I Am Somewhat Upset Over Two Things (Miss America related)

One reason I so fully and enthusiastically support American 1st Amendment style Freedom of Speech (as opposed to more limited speech rights of Canada and Europe) is that people are free to spew whatever hateful or stupid shit they want to.

And then we know the true content of their character.

I’m not sure if that’s racist or not, but I admit I laughed.

Maybe because I’m in software, where I live in constant vague fear that a competent person on the other side of the globe can undersell my services.

I think what is disturbing is not that folks like this exist, but that they apparently feel no shame in broadcasting it.

We’re dealing with people who are too stupid to even handle being a bigot.

They really should eliminate the swimsuits.

Not that round of the competition. Just the swimsuits.

People would start watching the Miss America contest again.

They’re just adopting a “follow the sun” strategy.

There would also be no need for “butt glue,” which one of the contestants admitted to applying backstage (so her bikini bottom wouldn’t ride up). My husband and I initially heard this as “butt lube” and had a nice laugh.

I want to be a fly on the wall the next you and your husband confuse “lube” and “glue.”

So Miss America must be familiar with a product known as “butt glue”. And people think Miley is a bad example for girls…

That was* Penthouse*. But point taken.

At least it would be one worth looking at.

No, don’t you see, she’s also an Army Sergeant. So you gotta Support the Troops[sup]TM[/sup]. And if she doesn’t win is because the Judges were PC Liberals.

I am reminded of the episode of King of the Hill where Kahn moves in and Hank’s friends try and goad Cotton (a Vietnam-war vet) into a fight by saying that Kahn is Vietnamese, to which he peers in and says, “No you ain’t, you’re Lao-atian, ain’t yeh!”

Cotton fought in World War II not Vietnam

Probably all for the best. Had she won they’d’ve offered her champagne and tried to wine and dine her and a woman is only so strong on the happiest day of her life so she’d have to reset her sobriety date.

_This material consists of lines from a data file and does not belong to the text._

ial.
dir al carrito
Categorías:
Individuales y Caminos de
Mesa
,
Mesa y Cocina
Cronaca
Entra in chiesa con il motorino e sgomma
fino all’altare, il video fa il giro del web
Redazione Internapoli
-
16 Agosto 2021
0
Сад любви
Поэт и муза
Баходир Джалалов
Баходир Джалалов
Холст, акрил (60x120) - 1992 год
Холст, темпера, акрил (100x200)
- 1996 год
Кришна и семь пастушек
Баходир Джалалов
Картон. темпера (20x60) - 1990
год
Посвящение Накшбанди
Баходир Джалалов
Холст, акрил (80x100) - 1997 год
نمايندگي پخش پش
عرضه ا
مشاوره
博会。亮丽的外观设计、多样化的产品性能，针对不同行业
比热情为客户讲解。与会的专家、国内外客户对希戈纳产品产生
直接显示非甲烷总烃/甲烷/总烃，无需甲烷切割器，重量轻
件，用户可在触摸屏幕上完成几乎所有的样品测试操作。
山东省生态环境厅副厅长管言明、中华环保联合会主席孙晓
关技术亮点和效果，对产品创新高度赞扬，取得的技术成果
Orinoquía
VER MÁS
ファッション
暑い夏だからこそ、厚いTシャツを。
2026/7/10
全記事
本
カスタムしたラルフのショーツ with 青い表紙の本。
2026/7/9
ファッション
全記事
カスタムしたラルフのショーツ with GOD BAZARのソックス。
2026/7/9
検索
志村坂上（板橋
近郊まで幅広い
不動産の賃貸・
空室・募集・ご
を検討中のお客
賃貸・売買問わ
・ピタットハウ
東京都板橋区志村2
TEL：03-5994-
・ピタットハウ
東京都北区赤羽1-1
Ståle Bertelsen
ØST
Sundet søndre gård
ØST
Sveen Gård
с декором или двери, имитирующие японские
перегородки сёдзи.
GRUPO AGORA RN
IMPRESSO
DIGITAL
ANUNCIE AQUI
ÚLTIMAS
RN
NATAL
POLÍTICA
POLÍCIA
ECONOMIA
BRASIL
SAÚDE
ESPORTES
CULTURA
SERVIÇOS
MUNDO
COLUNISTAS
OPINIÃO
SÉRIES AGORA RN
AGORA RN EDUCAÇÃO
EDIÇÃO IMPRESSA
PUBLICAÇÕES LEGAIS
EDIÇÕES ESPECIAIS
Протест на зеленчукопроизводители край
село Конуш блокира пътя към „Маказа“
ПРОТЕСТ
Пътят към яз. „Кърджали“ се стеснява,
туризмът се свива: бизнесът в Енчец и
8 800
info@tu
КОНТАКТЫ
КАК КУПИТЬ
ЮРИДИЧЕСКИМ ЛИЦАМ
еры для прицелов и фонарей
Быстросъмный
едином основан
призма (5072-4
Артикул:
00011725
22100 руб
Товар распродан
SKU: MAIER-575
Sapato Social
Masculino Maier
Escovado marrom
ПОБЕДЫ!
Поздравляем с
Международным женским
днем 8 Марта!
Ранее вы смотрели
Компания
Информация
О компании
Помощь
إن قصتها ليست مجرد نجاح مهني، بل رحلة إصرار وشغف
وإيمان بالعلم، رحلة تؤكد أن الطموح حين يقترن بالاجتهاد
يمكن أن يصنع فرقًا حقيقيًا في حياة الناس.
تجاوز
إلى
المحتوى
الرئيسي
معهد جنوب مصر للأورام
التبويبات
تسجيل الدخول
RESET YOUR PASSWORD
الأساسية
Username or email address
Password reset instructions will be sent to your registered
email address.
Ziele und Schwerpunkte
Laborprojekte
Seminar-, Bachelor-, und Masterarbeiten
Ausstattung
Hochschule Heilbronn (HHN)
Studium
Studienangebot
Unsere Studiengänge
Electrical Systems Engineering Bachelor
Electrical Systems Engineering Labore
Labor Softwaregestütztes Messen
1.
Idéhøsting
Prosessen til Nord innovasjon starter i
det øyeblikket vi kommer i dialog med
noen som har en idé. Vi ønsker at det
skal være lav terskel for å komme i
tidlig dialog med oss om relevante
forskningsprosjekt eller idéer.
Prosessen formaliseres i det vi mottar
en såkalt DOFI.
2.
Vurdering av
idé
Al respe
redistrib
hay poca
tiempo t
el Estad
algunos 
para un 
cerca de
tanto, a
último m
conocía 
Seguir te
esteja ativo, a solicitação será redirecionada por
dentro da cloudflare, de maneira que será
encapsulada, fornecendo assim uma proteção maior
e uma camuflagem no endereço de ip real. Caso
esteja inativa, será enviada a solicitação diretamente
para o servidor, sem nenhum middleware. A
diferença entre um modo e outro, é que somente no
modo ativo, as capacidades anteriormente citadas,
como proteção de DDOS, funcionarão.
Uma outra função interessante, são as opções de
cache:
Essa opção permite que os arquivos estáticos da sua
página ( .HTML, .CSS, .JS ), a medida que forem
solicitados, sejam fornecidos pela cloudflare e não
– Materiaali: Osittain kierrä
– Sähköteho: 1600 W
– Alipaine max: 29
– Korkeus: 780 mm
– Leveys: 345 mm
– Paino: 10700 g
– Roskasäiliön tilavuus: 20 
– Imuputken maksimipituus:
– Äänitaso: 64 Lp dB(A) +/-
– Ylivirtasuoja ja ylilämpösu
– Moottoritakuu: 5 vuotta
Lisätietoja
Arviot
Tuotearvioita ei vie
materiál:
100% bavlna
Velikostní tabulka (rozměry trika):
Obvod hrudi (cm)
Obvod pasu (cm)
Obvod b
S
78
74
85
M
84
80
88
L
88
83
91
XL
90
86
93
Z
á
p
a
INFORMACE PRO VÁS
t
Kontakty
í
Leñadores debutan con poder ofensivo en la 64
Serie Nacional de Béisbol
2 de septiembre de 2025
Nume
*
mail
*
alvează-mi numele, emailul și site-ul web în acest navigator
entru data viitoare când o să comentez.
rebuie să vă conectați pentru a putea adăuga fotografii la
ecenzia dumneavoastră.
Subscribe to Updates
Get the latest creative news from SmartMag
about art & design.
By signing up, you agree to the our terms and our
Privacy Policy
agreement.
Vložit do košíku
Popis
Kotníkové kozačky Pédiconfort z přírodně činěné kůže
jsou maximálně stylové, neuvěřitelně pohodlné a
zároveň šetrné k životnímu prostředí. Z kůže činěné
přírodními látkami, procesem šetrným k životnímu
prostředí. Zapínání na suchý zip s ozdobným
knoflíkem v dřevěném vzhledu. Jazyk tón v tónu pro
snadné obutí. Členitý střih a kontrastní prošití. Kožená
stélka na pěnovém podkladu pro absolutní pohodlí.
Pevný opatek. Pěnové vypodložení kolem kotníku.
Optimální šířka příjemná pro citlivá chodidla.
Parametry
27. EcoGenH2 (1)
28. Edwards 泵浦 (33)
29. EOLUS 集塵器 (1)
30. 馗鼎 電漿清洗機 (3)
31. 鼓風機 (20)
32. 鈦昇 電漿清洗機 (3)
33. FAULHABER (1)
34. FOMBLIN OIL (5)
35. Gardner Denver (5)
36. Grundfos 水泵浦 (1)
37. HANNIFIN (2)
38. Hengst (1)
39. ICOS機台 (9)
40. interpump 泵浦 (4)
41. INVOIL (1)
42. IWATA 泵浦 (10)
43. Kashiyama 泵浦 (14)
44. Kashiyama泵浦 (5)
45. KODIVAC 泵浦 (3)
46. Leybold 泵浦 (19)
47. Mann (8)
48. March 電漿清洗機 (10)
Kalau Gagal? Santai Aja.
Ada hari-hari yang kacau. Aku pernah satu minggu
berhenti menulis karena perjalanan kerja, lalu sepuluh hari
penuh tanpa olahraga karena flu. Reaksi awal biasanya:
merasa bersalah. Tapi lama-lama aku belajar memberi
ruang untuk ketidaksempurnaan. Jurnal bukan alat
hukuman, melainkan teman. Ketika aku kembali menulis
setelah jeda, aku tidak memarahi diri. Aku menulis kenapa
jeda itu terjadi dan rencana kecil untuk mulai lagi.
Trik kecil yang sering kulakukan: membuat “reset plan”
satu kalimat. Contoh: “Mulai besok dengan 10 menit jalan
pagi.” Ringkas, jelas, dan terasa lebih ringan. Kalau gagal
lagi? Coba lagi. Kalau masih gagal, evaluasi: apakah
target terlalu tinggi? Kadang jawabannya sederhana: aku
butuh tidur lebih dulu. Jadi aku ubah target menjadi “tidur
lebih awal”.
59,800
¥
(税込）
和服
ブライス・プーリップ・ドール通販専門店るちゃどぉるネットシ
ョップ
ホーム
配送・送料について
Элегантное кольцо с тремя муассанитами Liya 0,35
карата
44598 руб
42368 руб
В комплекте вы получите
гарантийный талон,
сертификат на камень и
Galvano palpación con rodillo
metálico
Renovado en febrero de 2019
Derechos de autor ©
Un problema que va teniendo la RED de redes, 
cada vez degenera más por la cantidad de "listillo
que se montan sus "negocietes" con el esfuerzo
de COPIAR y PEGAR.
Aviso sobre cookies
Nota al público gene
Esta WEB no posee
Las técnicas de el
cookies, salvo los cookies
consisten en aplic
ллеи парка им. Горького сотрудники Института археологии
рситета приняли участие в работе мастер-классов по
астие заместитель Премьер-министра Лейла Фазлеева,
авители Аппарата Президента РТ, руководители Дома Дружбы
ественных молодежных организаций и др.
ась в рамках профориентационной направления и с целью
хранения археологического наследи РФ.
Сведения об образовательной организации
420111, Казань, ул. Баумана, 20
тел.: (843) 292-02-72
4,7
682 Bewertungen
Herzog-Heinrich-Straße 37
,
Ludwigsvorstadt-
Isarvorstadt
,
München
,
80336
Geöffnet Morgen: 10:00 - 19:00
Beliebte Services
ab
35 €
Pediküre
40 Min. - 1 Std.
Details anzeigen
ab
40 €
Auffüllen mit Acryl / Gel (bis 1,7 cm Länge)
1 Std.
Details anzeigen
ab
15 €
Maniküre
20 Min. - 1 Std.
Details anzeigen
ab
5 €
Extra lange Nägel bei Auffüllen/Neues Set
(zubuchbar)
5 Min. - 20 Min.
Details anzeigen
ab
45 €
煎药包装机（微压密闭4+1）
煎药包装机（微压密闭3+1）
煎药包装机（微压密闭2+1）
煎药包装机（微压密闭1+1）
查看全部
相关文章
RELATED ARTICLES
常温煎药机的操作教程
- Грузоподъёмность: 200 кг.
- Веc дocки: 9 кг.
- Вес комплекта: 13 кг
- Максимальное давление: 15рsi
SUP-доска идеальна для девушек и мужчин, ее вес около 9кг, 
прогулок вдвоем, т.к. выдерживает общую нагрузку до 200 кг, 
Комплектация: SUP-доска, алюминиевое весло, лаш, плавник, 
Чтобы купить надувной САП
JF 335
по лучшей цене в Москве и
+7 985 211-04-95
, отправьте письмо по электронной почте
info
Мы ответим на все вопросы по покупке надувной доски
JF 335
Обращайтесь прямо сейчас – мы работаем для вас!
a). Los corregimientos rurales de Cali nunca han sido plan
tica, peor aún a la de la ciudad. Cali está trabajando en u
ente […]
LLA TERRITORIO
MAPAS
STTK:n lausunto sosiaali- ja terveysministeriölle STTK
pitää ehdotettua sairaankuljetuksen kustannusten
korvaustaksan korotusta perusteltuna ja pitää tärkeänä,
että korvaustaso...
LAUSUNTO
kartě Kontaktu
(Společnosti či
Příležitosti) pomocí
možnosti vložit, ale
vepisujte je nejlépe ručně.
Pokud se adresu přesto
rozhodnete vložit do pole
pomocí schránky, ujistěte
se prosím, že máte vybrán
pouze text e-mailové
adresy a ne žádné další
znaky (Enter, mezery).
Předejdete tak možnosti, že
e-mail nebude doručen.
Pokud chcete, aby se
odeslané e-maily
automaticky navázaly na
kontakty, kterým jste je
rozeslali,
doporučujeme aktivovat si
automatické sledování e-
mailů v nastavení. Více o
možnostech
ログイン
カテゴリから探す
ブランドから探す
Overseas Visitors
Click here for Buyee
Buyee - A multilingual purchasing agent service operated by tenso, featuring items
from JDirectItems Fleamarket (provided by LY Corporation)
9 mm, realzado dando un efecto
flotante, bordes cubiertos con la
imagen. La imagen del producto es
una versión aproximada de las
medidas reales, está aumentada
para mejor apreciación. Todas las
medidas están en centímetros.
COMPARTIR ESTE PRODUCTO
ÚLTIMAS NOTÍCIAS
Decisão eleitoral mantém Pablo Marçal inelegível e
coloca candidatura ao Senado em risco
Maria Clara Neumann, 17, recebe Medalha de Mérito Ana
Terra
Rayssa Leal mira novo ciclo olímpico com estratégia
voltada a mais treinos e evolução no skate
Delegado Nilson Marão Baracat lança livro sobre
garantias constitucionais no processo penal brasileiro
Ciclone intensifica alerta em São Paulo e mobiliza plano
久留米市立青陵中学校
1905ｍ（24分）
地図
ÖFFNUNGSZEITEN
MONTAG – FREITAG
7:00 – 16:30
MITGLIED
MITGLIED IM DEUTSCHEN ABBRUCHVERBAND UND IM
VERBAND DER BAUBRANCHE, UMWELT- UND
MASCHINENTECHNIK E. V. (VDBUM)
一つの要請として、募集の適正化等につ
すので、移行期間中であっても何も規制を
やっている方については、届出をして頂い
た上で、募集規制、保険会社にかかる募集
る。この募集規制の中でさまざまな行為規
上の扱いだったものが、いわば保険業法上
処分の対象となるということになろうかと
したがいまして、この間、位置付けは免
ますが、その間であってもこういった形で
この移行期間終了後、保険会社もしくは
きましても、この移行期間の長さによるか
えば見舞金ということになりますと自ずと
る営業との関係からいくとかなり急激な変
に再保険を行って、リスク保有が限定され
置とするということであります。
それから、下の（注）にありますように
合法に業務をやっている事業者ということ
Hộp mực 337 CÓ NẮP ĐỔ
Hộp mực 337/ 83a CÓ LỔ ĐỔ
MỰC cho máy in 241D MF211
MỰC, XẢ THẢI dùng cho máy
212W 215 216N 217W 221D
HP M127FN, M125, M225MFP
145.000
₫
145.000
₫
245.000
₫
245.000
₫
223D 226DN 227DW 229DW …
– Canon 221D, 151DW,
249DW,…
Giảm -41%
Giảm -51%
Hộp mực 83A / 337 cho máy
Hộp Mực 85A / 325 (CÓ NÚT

Great suggestion! Mind if I modify the search with “Salma Hayek nude” or “Salma Hayek From Dusk Till Dawn?”

Doesn’t mean he didn’t spend some time in French Indochina, where he would learn about the various peoples living there.

“Those people” can only set it North.

And she should want to go to college to be a veterinarian because she loves children.

You mean because her chow loves children?

There was a young couple named Kelly
Who were forced to walk belly-to-belly
Because, in their haste
They used library paste
Instead of petroleum jelly

This guy/gal at least has a “Simpsons” understanding of geography:

Miss America? You mean Miss 7-11.

Or, y’know, maybe Anaamika has actually experienced racial prejudice first hand, and reading about such jerkish comments by twitter trash really does upset her.

And be a freshman in her fourth year at UCLA.